▶ _Work item_:
Return all of the data exactly as written, without the pictures.

-- Opening Marker --

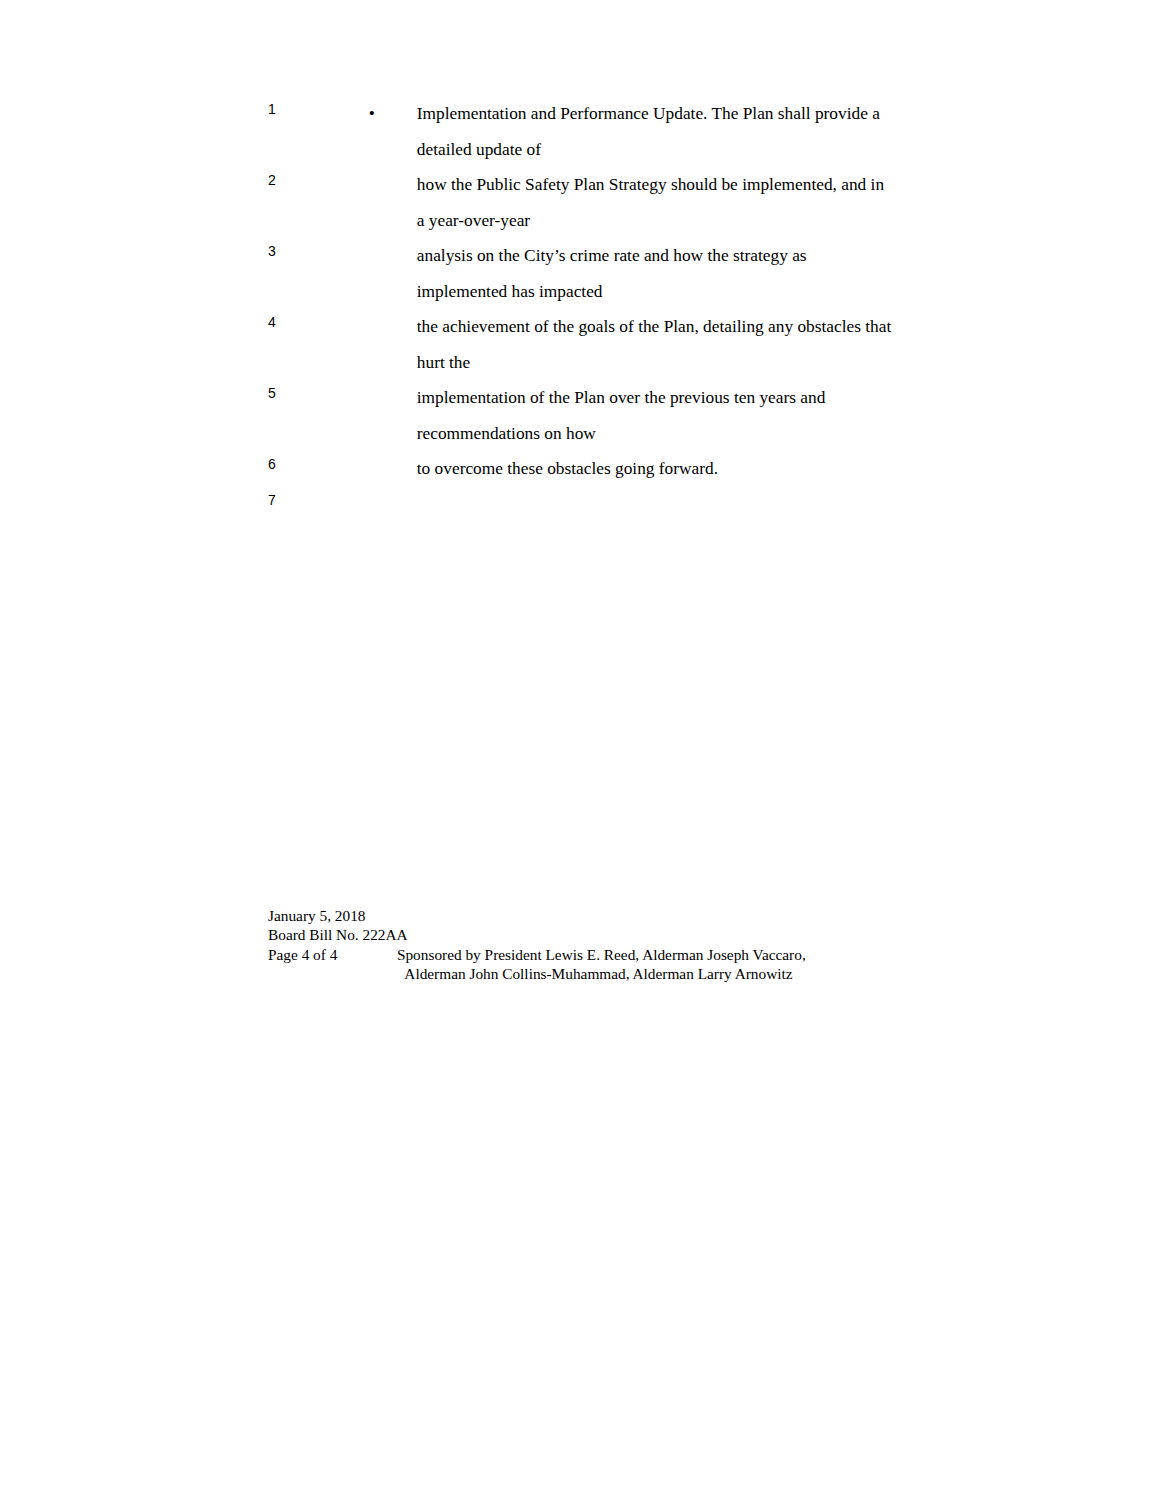•Implementation and Performance Update. The Plan shall provide a detailed update of
how the Public Safety Plan Strategy should be implemented, and in a year-over-year
analysis on the City’s crime rate and how the strategy as implemented has impacted
the achievement of the goals of the Plan, detailing any obstacles that hurt the
implementation of the Plan over the previous ten years and recommendations on how
to overcome these obstacles going forward.
January 5, 2018
Board Bill No. 222AA
Page 4 of 4 Sponsored by President Lewis E. Reed, Alderman Joseph Vaccaro,
Alderman John Collins-Muhammad, Alderman Larry Arnowitz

-- Closing Marker --

▶ _Answer to the exercise_:
•Implementation and Performance Update. The Plan shall provide a detailed update of
how the Public Safety Plan Strategy should be implemented, and in a year-over-year
analysis on the City’s crime rate and how the strategy as implemented has impacted
the achievement of the goals of the Plan, detailing any obstacles that hurt the
implementation of the Plan over the previous ten years and recommendations on how
to overcome these obstacles going forward.
January 5, 2018
Board Bill No. 222AA
Page 4 of 4 Sponsored by President Lewis E. Reed, Alderman Joseph Vaccaro,
Alderman John Collins-Muhammad, Alderman Larry Arnowitz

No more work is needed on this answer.